In the last few months you have been able to read a few different stories and perspectives on the topic of burnout in mothers and parents. Finally, I would like to give an input, which I recently found in a book: “Artgerecht” by Nicola Schmidt .
Why Our Life Is Not Appropriate
We humans have not developed genetically, and with regard to our instincts, in the last two million years. Strictly speaking, babies in their behavior are very similar to the baby from the age of hunters and collectors. The fact that most people have meanwhile become sedentary, have built safe walls of stone, wood or clay and live in a “culture” is of little interest to the newborn babies.
Just as they did two million years ago, their innate instincts signal that it is safe and important to be always close to the body and often breastfeed. The life of young parents was still a completely different one at that time: they lived together in small groups or “clans” and supported each other. A mother was able to take care of her baby 24 hours a day. The supply of food, warmth and protection took over other members of the group, as well as taking care of older siblings.
Now this is somewhat different today: we often live as a couple alone in a house or apartment. If we are lucky, live relatives in the local area, but often not. For us, for example, not. In a culturally “ideal” family, the father goes full-time. The mother is therefore alone with the baby most of the time. She would or should have to leave it by the way, because she has to do things in the household or do something to eat. It is expected that babies sleep alone, so that the mother can also rest. Because that is also very important. In a “proper” environment, in a group of people who support each other so, that would not be a problem – someone else can take the child temporarily. Today it is a problem.
From Non-Life To Burnout
In our culture, this fact often falls into the background. As mothers we expect from ourselves (and think that others expect) that we “get that already”. It can not be that difficult, after all, so many children have grown up before us. To meet all the tasks and expectations, we give 100% and more every day. And then the one-way ticket into total exhaustion.

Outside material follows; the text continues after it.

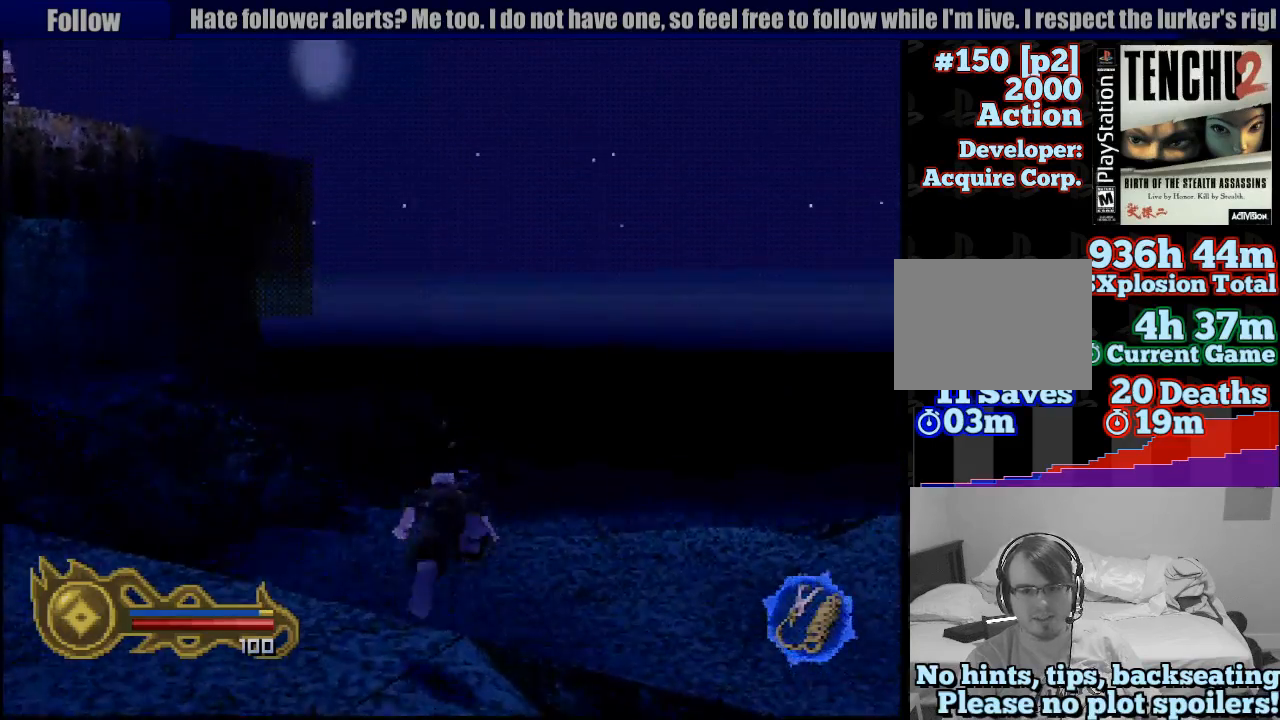
{"dt_ms": 500, "buttons": [], "left_stick": "up-right", "right_stick": "center", "button_events": [[50, "CROSS", "up"], [117, "CROSS", "down"], [250, "CROSS", "up"], [317, "CROSS", "down"], [450, "CROSS", "up"]]}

Nicola Schmidt gives the following tip in her Artgerecht book: We should act as mothers according to the sailing rule. If he knows that a storm is going on (and that’s probably always the case with a baby), he uses the time left to rest and get ready. He does not give all the energy he has. A mother should do the same. Always do the utmost. Better to rest, sleep, relax and spend time with the baby. Because the next tooth, the next thrust or the next illness will come soon.

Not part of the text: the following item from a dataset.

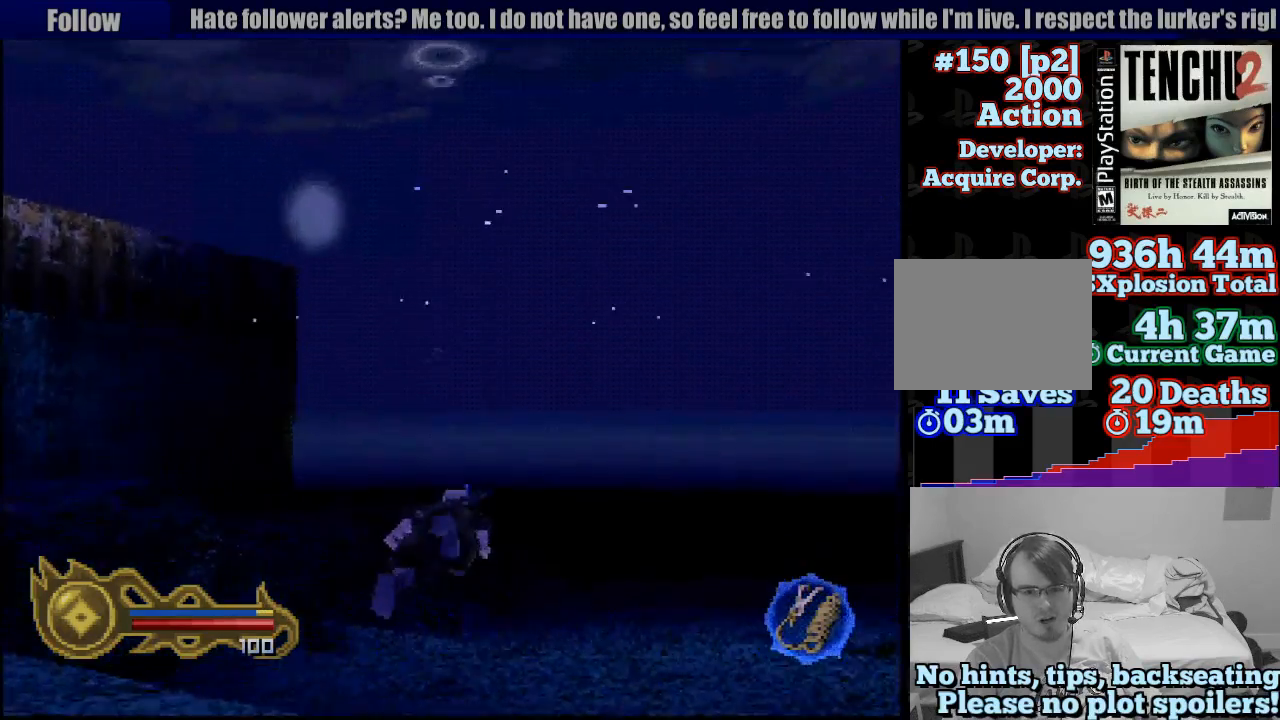
{"dt_ms": 500, "buttons": ["CROSS"], "left_stick": "center", "right_stick": "center", "button_events": [[17, "CROSS", "down"], [150, "CROSS", "up"], [200, "CROSS", "down"], [333, "CROSS", "up"], [417, "CROSS", "down"]]}
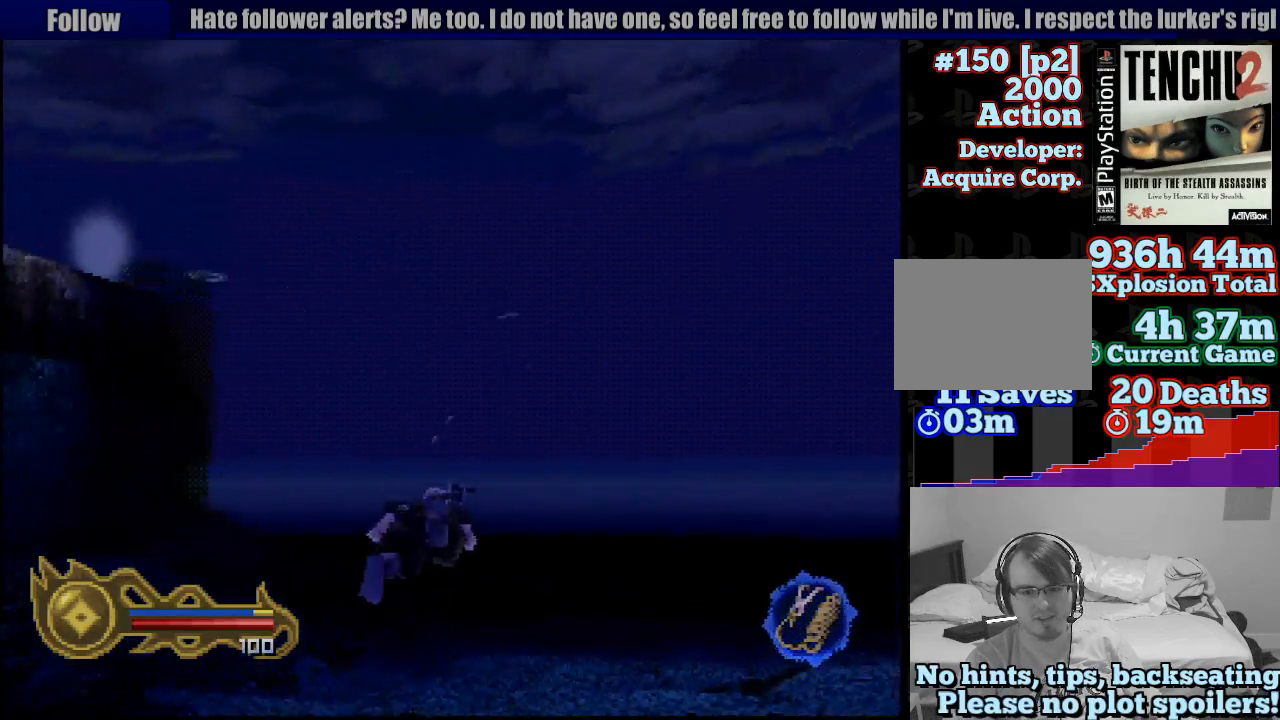
{"dt_ms": 1000, "buttons": [], "left_stick": "up-right", "right_stick": "center", "button_events": [[17, "CROSS", "up"], [83, "CROSS", "down"], [200, "CROSS", "up"], [283, "CROSS", "down"], [367, "CROSS", "up"], [483, "CROSS", "down"], [583, "CROSS", "up"], [650, "CROSS", "down"], [750, "CROSS", "up"], [867, "CROSS", "down"], [950, "CROSS", "up"]]}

In addition, we can at least try to make our everyday life with child more kind. And that is what we need above all for other people. A “clan”. This is sometimes only possible during holidays or at certain times. But also at home we can ask other families for help or offer our help. We can cook together, play, spend time. This often makes everyday life much less strenuous.
The Exhaustion Is Real!
Above all, according to Nicola Schmidt, we may allow ourselves to be tired. This is a fact and has nothing to do with one’s own inadequacy, health or laziness. This is a consequence of our not appropriate life and goes to other parents as well. We need not be ashamed or justified. But we can get help.